Pero luego bajo por la escalerilla de la
piscina, preguntándome si no será un exceso llevar mis veinte uñas
a juego con el bañador, y mi compañero sesentón me saluda con un
brillo de hambre en la mirada, como si estuviera viendo a la
mismísima Esther Williams. Empiezo a sentirme a gusto en el agua, a
lo que contribuye el hecho bendito de que la profundidad no pase del
metro y medio. O, por lo menos, empiezo a olvidarme de mi propio
cuerpo. Sí, vista desde el bordillo debo de ser menos elegante que
un rape. Sí, trago la suficiente agua clorada como para acabar con
mi flora intestinal (suerte que estoy criando a un kéfir llamado
Rodolfo). Y sí, mi lateralidad es de chiste. Pero muevo los brazos.
Muevo las piernas. Sin apenas darme cuenta, estoy de repente en el
lado opuesto de la piscina. Y, mientras braceo y pataleo, mi
conciencia está dedicada exclusivamente al movimiento. No tengo
tiempo ni oxígeno suficiente como para dudar. Soy un cuerpo sin
pasado y sin miedo.
Al cabo de una hora, fuera ya del agua,
cuerpo y persona se conectan de nuevo y, poco a poco, la mente vuelve
a parlotear como una ardilla. De mi hora acuática me queda un
recuerdo en forma de agujetas. Y la seguridad de que puedo hacer más
cosas de las que me creo.
Pese a tu currículum de torpeza física-palabras tuyas,no mias,que conste-recuerdo como me sorprendiste hace no sé cuantos años,un dia que fuimos de campo y nos pusimos a jugar al tenis,te ví moverte con tanta ligereza y gracia...lo recuerdas?Vivíamos en Málaga.
ResponderEliminarMola mil ponerse al día contigo, ver una vez más la capacidad que tienes (si es una de las razones que te animan a seguir escribiendo, no dudes de ella) para hacerme reir nada más empezar. Me he reído con tu respuesta a mi último comentario -post del 24/6- ¿tan joías somos las manchegas que conoces?.
ResponderEliminarCuando sonreía leyendo sobre la luz de verano en el Círculo Polar- día 26/6- la frase siguiente me ha hecho llorar como hacía tiempo que no lloraba. ¿Por qué, si ese día no dejé de pensar en ello, sin lágrimas?
Quizás pueda recomendarte algún lugar para tus próximas vacaciones o para las siguientes. Tienes que ir. Me acordé muchísimo de ti.
Me gusta leer lo que escribes sobre la casa del campo.
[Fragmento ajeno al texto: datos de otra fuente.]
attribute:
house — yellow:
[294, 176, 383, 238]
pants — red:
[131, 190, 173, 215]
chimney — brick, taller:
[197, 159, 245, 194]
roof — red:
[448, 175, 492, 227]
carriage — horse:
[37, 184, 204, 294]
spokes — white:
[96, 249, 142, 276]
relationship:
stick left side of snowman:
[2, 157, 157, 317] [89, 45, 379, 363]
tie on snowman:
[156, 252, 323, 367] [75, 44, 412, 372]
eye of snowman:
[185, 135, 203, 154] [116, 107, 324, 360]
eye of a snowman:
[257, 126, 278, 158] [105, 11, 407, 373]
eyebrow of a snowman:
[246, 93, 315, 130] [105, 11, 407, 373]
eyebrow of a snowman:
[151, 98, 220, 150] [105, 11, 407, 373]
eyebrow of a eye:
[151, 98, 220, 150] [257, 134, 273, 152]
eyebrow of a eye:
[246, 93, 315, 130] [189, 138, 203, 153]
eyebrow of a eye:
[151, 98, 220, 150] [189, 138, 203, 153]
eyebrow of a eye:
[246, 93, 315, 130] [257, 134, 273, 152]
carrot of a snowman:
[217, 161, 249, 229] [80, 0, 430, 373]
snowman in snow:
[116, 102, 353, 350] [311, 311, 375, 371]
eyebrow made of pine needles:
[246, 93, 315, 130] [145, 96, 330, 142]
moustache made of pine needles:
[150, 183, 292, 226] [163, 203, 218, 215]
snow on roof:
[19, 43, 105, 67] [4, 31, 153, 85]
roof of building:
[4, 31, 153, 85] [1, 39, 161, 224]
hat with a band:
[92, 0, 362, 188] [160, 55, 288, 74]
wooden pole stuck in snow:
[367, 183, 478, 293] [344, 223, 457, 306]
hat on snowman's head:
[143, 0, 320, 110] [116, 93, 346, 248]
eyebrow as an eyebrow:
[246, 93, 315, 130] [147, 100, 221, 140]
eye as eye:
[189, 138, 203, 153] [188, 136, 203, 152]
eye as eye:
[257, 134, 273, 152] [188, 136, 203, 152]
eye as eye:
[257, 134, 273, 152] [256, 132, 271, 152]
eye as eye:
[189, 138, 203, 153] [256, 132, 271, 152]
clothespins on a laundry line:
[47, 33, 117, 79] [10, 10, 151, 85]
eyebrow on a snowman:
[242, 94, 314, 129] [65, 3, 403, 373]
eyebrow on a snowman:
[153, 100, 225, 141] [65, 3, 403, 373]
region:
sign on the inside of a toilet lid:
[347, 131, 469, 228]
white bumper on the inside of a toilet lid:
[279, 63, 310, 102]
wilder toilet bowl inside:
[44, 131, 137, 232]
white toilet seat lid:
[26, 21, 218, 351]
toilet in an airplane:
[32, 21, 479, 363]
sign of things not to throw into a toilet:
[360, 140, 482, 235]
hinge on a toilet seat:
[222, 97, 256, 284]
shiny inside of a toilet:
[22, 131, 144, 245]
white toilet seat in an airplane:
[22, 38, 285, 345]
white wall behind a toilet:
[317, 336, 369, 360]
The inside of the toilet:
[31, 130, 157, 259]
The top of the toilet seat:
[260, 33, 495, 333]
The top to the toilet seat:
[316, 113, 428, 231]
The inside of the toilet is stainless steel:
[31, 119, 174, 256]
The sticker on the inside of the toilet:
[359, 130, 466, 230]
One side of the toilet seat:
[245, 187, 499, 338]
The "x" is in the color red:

Creo que en los mejores sueños de tu padre debería aparecer ese post...
También me gustan las agujetas.
Hooooola, queridíiisima. Bienvenida al calor y a los recortes y a los berridos de los espectáculos oficialistas en los Jardines del Generalife. La envidia me corroe, y todavía no me has contado nada del viaje. Te llamo ya.
ResponderEliminarEl gustazo de nadar en una piscina solo es superado por el de nadar en el mar. (Vale, si, Camino de Ronda es fea de cojones.)
ResponderEliminarBubo, Silvia tiene miedo de nadar en el mar y dejar de hacer pie, a pesar de ser más de costa que una jubia. Débil que es una.